Reliable narrators are a rare breed, a fact that many of Dr. Watson’s readers will endorse with a knowing grumble.  That’s why we greet gladly the first-person voice who kicks off Anthony Horowitz’s Moriarty, (Amazon US | Amazon UK) by asking "Does anyone really believe what happened at the Reichenbach Falls?" Pinkerton's Frederick Chase is in Switzerland five days after the final struggle between Holmes and Moriarty. He begins his tale by modestly suggesting he may well fall short of Watson’s standards of accuracy and entertainment. Watson’s standards of accuracy? Now, wait a minute. That passing reference should be enough to put the cognoscenti immediately, and as it turns out, appropriately, on guard.

On the surface, Chase is following the trail of a planned alliance between Moriarty and a mysterious American criminal mastermind. But as you might suspect, there are wheels within wheels in this imaginative tale, and we soon find ourselves back in Baker Street, or at least around the corner from Baker Street. While Chase may seem out of his depth in what he describes as his first visit to Europe, Scotland Yard’s Athelney Jones is not, and we are soon rattling through the streets of 1891 London in pursuit of shadowy villains.  

Good Sherlockians may lament Holmes's absence from the scene.  Happily, the inspector from The Sign of the Four has learned a thing or two from his encounters with the great detective and is eager to demonstrate his new-found gifts.

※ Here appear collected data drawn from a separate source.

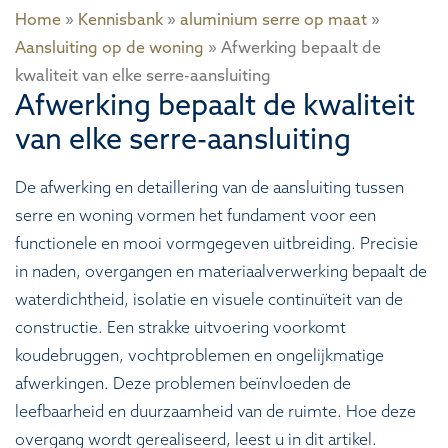
Home
»
Kennisbank
»
aluminium serre op maat
»
Aansluiting op de woning
»
Afwerking bepaalt de
kwaliteit van elke serre-aansluiting
Afwerking bepaalt de kwaliteit
van elke serre-aansluiting
De afwerking en detaillering van de aansluiting tussen
serre en woning vormen het fundament voor een
functionele en mooi vormgegeven uitbreiding. Precisie
in naden, overgangen en materiaalverwerking bepaalt de
waterdichtheid, isolatie en visuele continuïteit van de
constructie. Een strakke uitvoering voorkomt
koudebruggen, vochtproblemen en ongelijkmatige
afwerkingen. Deze problemen beïnvloeden de
leefbaarheid en duurzaamheid van de ruimte. Hoe deze
overgang wordt gerealiseerd, leest u in dit artikel.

He reads much of the Pinkerton man's background and habits at a glance. Both Chase and the reader soon feel they are in good hands, and Chase begins to slip into a mode that might almost be called Watsonian.

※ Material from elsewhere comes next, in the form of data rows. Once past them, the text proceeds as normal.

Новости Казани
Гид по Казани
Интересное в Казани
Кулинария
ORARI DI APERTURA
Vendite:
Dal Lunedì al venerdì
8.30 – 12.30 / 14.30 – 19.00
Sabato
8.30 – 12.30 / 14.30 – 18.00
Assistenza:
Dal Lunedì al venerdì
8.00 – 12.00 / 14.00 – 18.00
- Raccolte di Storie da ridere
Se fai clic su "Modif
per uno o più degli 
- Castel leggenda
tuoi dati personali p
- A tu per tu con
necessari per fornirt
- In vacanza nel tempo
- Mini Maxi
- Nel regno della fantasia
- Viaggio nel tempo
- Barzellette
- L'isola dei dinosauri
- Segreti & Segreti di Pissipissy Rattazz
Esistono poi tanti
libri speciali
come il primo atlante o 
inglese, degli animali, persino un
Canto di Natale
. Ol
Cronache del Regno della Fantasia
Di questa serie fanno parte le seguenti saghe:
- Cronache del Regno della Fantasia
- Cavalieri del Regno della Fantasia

Eager to pick up the trail of their opponent, Jones somewhat curiously lets Chase, a Bostonian working in New York, impersonate the recently-deceased Moriarty to make contact with the American gang. The critical reader may reasonably wonder about such small details.  As Chase suggests in his early dismantling of Watson’s account from "The Final Problem," these events may lend themselves to more sinister interpretations.

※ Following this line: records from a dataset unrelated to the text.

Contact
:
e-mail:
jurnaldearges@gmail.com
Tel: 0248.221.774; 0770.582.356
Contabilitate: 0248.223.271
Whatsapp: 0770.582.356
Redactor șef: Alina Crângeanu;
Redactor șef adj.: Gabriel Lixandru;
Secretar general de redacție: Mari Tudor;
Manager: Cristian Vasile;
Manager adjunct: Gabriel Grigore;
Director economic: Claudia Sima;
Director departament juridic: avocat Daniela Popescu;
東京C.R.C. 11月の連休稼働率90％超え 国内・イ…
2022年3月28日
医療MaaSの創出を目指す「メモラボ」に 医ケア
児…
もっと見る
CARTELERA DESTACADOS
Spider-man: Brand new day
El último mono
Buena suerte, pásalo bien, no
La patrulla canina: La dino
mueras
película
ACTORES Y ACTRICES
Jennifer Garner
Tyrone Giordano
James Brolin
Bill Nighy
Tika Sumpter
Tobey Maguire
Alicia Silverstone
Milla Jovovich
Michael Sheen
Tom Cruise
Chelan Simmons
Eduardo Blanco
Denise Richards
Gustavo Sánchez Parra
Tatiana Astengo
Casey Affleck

Reliably, however, Anthony Horowitz weaves the cinematic and well-paced tale one might expect from the screenwriter who created Foyle’s WarMidsomer Murders, and much more.  





American gangsters have shaken up the London underworld from time to time, but none more so than the brutal and unprincipled gang whose trail Jones and Chase are following. We meet hit men and hooligans, kidnappers and assassins who imperil much of the city in new waves of violence. 

Conspirators and scalawags from other cases are elegantly re-introduced, adding to the chaos of a London underworld turned upside down. Along with other elements familiar to readers of Watson's chronicles, including an ingenious coded message, these familiar characters make us feel right at home.

Keeping us on the edge of our seats is no easy feat, and Horowitz weaves in pursuits, cliffhangers and great escapes a-plenty. Along the way the two men develop a friendship,  and we learn something of Jones's home life.  For a time it even seems possible for the inspector to become history’s second consulting detective.

Respecting the time period, Horowitz is scrupulous with details. We learn early on that Chase is composing this account on a Remington Model Two typewriter, which was introduced in 1878 and sold through the 1890s. The requisite broughams, hansoms, and odd corners of London appear in crisp descriptions.

Orbiting many of Holmes’s cases were illustrious clients, a tradition that continues here as we meet Robert Todd Lincoln, son of the American president and ambassador to the Court of St. James.

Years ago S.S. Van Dine and others composed various rules for detective stories, chief among them that the author must play fair, put all the clues in plain sight, and give the reader an equal opportunity to solve the mystery.  The reader, of course, is supposed to be outwitted in the end, admiring the author’s ingenuity as the tale comes to a close. Horowitz’s ending indeed demonstrates considerable ingenuity, and an epilogue of sorts suggests several of these characters may be moving on to other adventures.   

Depend upon it.  We have not heard the last of the cast of Moriarty, or its accomplished author.